Jeremy Finds Calm Amidst Curveballs & Chaos

By Jeremy A. Wechsler, Esq.
Investment Advisor Representative
[email protected]

Hope you had a great Presidents’ Day and Valentine’s weekend! It warms my heart to hear the Phillies are heading down to Florida for spring training. I’ll be counting the days to spring, as the cold just isn’t for me.

Earlier this week, a headline in the Wall Street Journal read “In a Chaotic Market, Investors Learn How to Cope With Surprises” which really seems like a great way to summarize the year so far. Let’s be honest: When was the last time you checked your portfolio without checking the news first?

Because right now, headlines—not fundamentals—are driving behavior.

We’re in a market environment dominated by what Wall Street calls event risk. That’s a fancy way of saying prices are reacting to surprises instead of trends. Tariff chatter. AI breakthroughs. Policy rumors. One unexpected announcement can move entire sectors before most of us finish our morning coffee (spiking coffee prices are a story for another day).

So what’s the real deal? The indexes themselves look relatively calm. The S&P, Dow, and Nasdaq only slipped modestly last week. But underneath, we see wild swings in individual stocks. Some are soaring, while others are dropping double digits in days. A great analogy I heard was that it is like a storm tossing them (the stocks) in different directions.

AI is a perfect example. Investors are excited about its long-term potential—but terrified about who it might disrupt next. Software stocks got hit first. Then logistics. Then financial services. Markets are essentially playing musical chairs, trying to guess which industry loses its seat.

At the same time, the economic fundamentals appear to be on solid footing. Inflation has cooled more than expected. Job growth is still positive. Rate cuts are possible later this year. None of that sounds like panic conditions. Yet volatility has increased.

Uncertainty, not bad news, is what markets struggle with most.

Investors tend to think risk means losses. In reality, risk usually means unpredictability. And unpredictability is exactly what we have right now.

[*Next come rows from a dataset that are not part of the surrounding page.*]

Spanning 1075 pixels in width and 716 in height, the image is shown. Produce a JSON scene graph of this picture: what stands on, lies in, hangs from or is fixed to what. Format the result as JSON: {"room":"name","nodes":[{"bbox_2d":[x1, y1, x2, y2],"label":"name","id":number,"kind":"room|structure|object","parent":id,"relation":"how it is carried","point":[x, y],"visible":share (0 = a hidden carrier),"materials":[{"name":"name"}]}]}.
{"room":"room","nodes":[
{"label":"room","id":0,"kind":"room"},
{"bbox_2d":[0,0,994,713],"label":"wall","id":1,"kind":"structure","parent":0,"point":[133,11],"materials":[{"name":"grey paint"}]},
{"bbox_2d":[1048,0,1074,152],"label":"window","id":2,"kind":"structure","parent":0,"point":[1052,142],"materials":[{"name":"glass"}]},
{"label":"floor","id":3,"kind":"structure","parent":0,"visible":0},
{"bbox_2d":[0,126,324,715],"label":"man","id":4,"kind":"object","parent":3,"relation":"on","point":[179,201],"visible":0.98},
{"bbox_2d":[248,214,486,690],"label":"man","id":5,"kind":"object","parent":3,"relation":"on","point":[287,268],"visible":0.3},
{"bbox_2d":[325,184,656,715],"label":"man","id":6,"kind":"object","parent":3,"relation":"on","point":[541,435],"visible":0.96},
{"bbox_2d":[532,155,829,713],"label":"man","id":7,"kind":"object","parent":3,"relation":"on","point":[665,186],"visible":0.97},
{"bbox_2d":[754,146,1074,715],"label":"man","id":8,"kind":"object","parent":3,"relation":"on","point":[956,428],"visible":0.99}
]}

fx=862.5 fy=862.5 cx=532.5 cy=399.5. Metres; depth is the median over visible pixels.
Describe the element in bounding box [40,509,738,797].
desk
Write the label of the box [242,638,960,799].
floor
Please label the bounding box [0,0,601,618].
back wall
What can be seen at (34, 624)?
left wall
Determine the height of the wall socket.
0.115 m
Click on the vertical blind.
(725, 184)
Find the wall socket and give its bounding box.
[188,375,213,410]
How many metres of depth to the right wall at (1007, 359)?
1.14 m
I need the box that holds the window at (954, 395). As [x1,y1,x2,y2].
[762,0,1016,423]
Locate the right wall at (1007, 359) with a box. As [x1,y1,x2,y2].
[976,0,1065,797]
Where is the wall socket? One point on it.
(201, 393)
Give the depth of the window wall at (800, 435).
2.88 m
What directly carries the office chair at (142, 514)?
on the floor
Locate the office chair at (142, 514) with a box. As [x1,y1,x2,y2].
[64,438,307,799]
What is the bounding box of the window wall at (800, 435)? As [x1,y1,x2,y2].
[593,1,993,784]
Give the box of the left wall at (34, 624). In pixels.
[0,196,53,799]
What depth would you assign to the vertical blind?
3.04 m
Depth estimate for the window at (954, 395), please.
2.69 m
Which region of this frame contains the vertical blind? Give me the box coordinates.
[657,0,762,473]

Historically, environments like this reward investors who do three things well:

  1. Ignore noise
  2. Stay diversified
  3. Think in years, not headlines

If the market feels chaotic lately, you’re not imagining it. But chaos doesn’t automatically mean danger. Sometimes it just means the market is recalibrating.

And recalibration, while uncomfortable, is often where opportunity lives. In markets like this, discipline matters more than prediction. As my dad recently said in his newsletter article, fasten your seatbelts! As always, we will be here watching closely and keeping our eye on the markets. Let us know if you have any questions or concerns. With that, enjoy the weekend and let’s keep the melting going!